湖北省武漢市内の共産党公園に鎮座するアニメ人形調の紅軍兵士

 中国湖北省の武漢市に中国共産党のテーマパーク(コンセプト公園)がオープンし、連日賑わいを見せている。党と中国との歴史を遊びながら学べるとの触れ込みだが、実はこうした庶民の日常の「政治化」は中国全土で進行中である。小学校に、巨大な宣伝看板が出されたり、大学などでも政権を賛美する展示がなされたりしているという。ノンフィクションライター・安田峰俊氏がレポートする。

 * * *
「共産党公園の登場や、国内にプロパガンダが溢れる現象の一因として、まず中国の官僚気質が指摘できます」

 現在タイに亡命中の中国人民主活動家・顔伯鈞氏は、一連の背景をこう説明する。彼は習近平が学長を務めた党の最高教育機関・中央党校を修了。共産党エリートとして養成された経歴を持つ人物だ。
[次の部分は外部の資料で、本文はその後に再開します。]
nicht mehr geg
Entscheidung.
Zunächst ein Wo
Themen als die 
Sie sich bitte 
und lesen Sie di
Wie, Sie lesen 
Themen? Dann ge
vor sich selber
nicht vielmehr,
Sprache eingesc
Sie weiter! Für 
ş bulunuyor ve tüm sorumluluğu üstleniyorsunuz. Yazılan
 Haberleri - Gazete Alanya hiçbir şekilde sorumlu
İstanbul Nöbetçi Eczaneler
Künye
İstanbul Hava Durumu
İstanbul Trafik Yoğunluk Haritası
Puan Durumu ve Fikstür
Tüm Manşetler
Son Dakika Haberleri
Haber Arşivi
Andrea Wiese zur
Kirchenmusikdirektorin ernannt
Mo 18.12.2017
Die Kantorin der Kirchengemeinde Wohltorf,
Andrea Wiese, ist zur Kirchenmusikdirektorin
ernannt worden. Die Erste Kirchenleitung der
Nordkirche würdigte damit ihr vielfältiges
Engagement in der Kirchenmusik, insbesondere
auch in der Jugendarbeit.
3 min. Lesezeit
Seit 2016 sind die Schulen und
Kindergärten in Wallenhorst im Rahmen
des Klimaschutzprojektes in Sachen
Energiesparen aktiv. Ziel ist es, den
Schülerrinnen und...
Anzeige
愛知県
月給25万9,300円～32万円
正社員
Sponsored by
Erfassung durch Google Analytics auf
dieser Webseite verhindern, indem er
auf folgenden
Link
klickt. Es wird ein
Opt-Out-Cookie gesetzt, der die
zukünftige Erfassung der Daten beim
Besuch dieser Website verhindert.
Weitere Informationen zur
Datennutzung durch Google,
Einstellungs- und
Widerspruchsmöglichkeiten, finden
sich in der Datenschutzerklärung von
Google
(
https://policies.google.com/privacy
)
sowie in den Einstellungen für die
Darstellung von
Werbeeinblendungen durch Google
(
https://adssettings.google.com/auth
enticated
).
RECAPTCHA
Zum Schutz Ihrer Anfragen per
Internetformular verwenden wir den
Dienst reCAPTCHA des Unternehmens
 昨今の現象は、党幹部らが政権の意向を過剰に忖度して引き起こした面もあるという。

「例えば、近年中国では人権派弁護士が100人単位で拘束されましたが、習近平自身の意向は『少し脅しておけ』という程度かもしれない。しかし、末端の幹部は出世の点数稼ぎを目的に、目立った成果を挙げることを好みます。現在の過剰なプロパガンダの蔓延にも、同様の構図があることでしょう」

 もっとも顔氏は、真の要因は別に存在すると話す。

「習近平時代に入り、社会の決定権を握る人間の多くが、文革の主人公だった紅衛兵世代に代替わりしました。文革は毛沢東が個人崇拝と大衆扇動的なプロパガンダを通じて起こした政治運動。多感な十代でこれを味わった彼らには、毛沢東式の手法こそが『政治』の本質だ、とする観念が刷り込まれています」

 考えてみれば、子どもの「洗脳」や文化施設へのプロパガンダを重視する政策とは、まさに文字通りの「文化大革命」ではないか。